China’s gaming industry finally returned to double-digit growth in December after two years of brutal regulatory crackdowns brought the sector to its knees. According to a semi-official gaming industry association in China, video game sales increased 14% year-on-year to reach 303 billion RMB (42.7 billion USD) – a major win after 2022 saw sales decrease 10.3%. Over the year, we also saw the number of licensing approvals handed out to developers steadily return to its pre-crackdown rate, and commentators were cautiously optimistic. The double-digit growth was a sure sign that things were back on a positive trajectory.
But it might be too early to celebrate. Recent policy moves suggest regulators still have concerns about the harmful impacts of gaming – not just in children, but in adults too. Is this the beginning of a new crackdown? And how will gaming companies respond?
The next crack of the whip?
A draft legislation published on the National Press and Publication Administration (NPPA) website in December outlined plans to restrict in-game purchases for all gamers, with the ultimate goal being to curb “obsessive” gaming behaviour. Under-18s are already restricted to a maximum of 3 hours of gameplay on weekends and holidays (no gaming is allowed on weekdays), but this is the first time the NPPA has proposed restricting adults’ gaming habits by law.
With youth gaming addiction “basically solved” (according to self-reported data published in 2022), it is perhaps inevitable for regulators to turn their attention to adult gamers, who are certainly not immune to the lure of “spiritual opium”. Around 55% of China’s gamers are aged 19-25, a pivotal life stage during which a person is legally considered an adult, and possibly financially and functionally very independent, but still has a lot of maturing to do (the brain is not fully developed until 25, with implications for addiction susceptibility, risky behaviour, and emotion management).
Nonetheless, such a policy could have devastating effects on gaming companies. “The removal of these incentives is likely to reduce daily active users and in-app revenue, and could eventually force publishers to fundamentally overhaul their game design and monetisation strategies,” Ivan Su, an analyst at Chicago-based financial service firm Morningstar, told the BBC. Mobile games, many of which rely heavily on in-app purchases, occupy 74.88% of the market share of China’s games industry. Stocks took a huge hit as a result of the news, with share prices of China’s largest game developer Tencent dropping 16%.
Policy confusion
More shocking still, all trace of this policy proposal now seems to have disappeared as of a few days ago. It has now been deleted from the NPPA website and a high-level official overseeing the administration has even been fired, indicating that the draft legislation has now been deemed an error. Did those in charge not foresee such a big hit to the markets and backpedalled when they realised the impact it would have?
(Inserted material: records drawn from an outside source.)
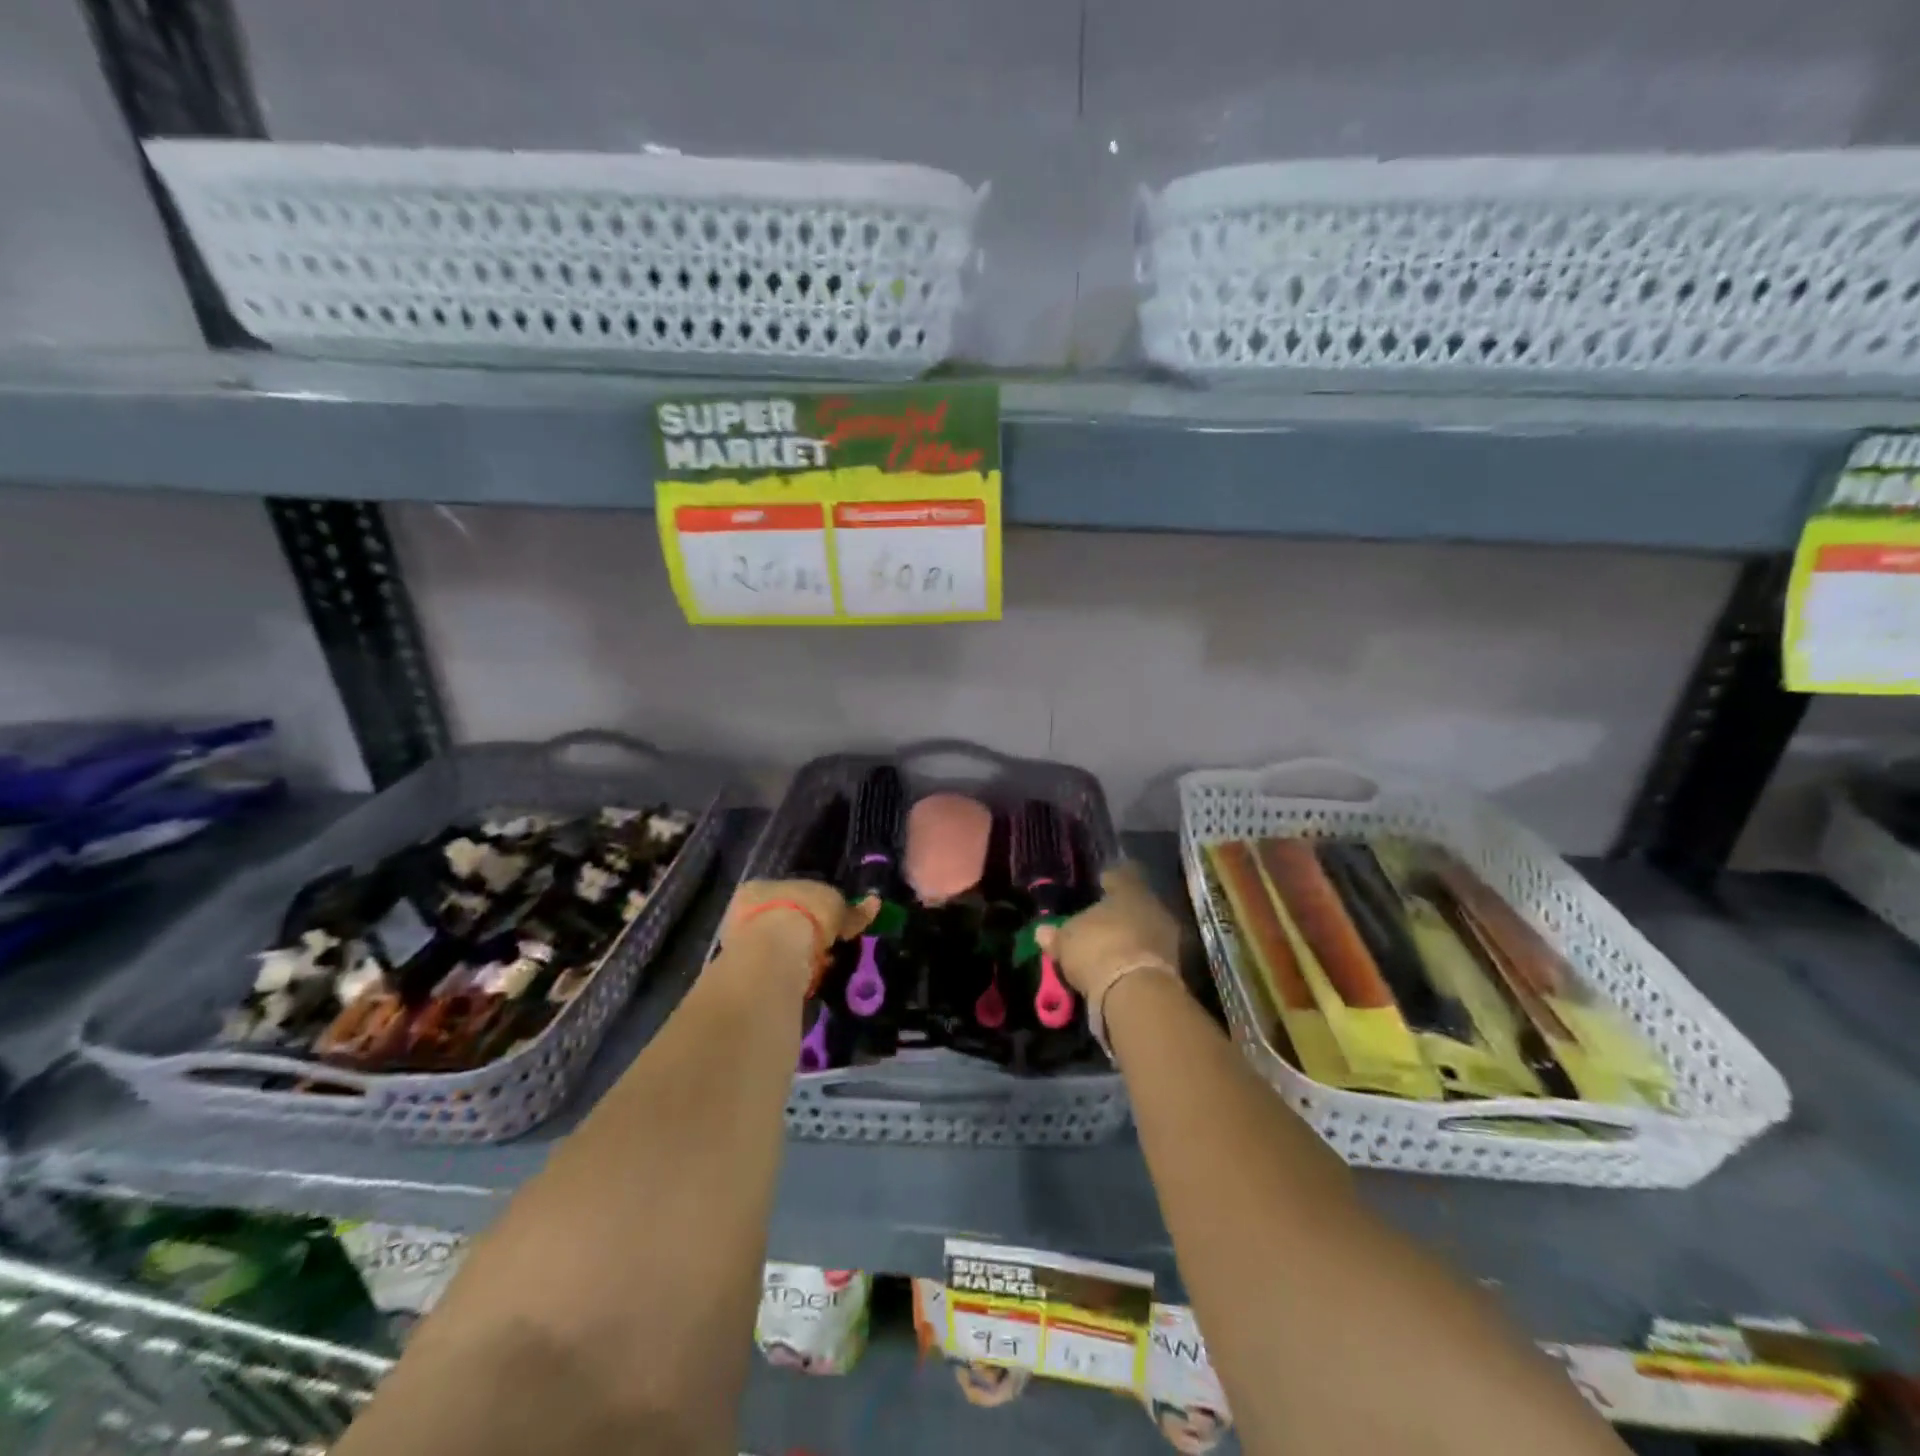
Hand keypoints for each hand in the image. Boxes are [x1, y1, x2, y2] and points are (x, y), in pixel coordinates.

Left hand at [719, 879, 879, 992]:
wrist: (772, 950)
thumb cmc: (805, 913)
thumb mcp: (836, 907)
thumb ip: (853, 910)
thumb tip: (874, 902)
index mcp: (763, 885)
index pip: (790, 892)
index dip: (811, 906)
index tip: (828, 922)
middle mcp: (745, 908)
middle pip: (780, 917)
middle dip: (801, 931)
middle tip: (824, 946)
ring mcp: (739, 939)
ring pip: (773, 944)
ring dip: (793, 953)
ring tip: (816, 966)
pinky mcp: (740, 968)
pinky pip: (772, 967)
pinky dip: (788, 971)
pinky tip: (802, 978)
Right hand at [1037, 864, 1181, 1004]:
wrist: (1136, 993)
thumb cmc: (1097, 949)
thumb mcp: (1066, 941)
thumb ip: (1056, 934)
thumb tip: (1042, 931)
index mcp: (1130, 890)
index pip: (1122, 875)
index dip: (1109, 880)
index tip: (1101, 884)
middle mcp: (1154, 906)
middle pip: (1136, 904)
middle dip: (1121, 913)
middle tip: (1102, 921)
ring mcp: (1168, 937)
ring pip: (1146, 929)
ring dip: (1131, 937)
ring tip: (1110, 948)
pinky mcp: (1174, 967)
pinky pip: (1150, 954)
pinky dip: (1136, 958)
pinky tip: (1121, 967)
Or did the policy simply go against larger department objectives?
It’s impossible to know for sure, but either way, China’s games industry must continue to brace for change. The regulatory crackdowns on fintech and gaming, the “double reduction” policy that almost wiped out the private tutoring sector, and zero-COVID were all indicative of a general policy direction of tightening social control – and importantly, in the case of the crackdowns, holding large corporations responsible for these changes.
So the NPPA has been stopped in its tracks for the time being. But that does not discount the possibility of a toned-down version of the policy being introduced in the near future. “I think this type of sentiment [toward gaming] will probably last for quite some time, unless we get a very drastic turnaround in government rhetoric, or unless we get some super supportive policies,” Ivan Su said, speaking to the BBC.
Future directions
To mitigate against these impacts, Chinese gaming companies will have to do more than just diversify monetisation at the product level (this is a strategy that many developers have been pursuing for some time, having turned highly cautious in the face of unpredictable and sweeping policy changes). China’s game developers now must make a bigger push than ever to finally crack the overseas gaming market.
China’s biggest developer, Tencent Games, currently derives only about 30% of its revenue overseas, which it is hoping to bump up to 50% over the next few years. Tencent is now focussing more on console games marketed to a wider audience in a bid to snatch a bigger market share of overseas gaming markets, particularly the US. Its upcoming release The Sentinel, developed by its LA-based studio Lightspeed, is a promising start. But ultimately developers will have to crack this code: how can we meet regulators’ requirements for educational content promoting China’s cultural heritage whilst simultaneously creating a universal piece of entertainment?
The success of Genshin Impact, developed by Chinese company miHoYo, offers a potential example. By weaving Chinese cultural elements within a Japanese anime-inspired package recognisable to viewers worldwide, miHoYo managed to make Genshin Impact one of China’s most successful entertainment exports to date. As this example also shows, these games could be an unparalleled soft power vehicle for China.
With government attitudes towards gaming showing only very weak signs of softening, the crackdown looks more like a long-term project rather than an acute period of scrutiny. Chinese game developers have a huge amount to offer, and now is the time for them to show that to the rest of the world.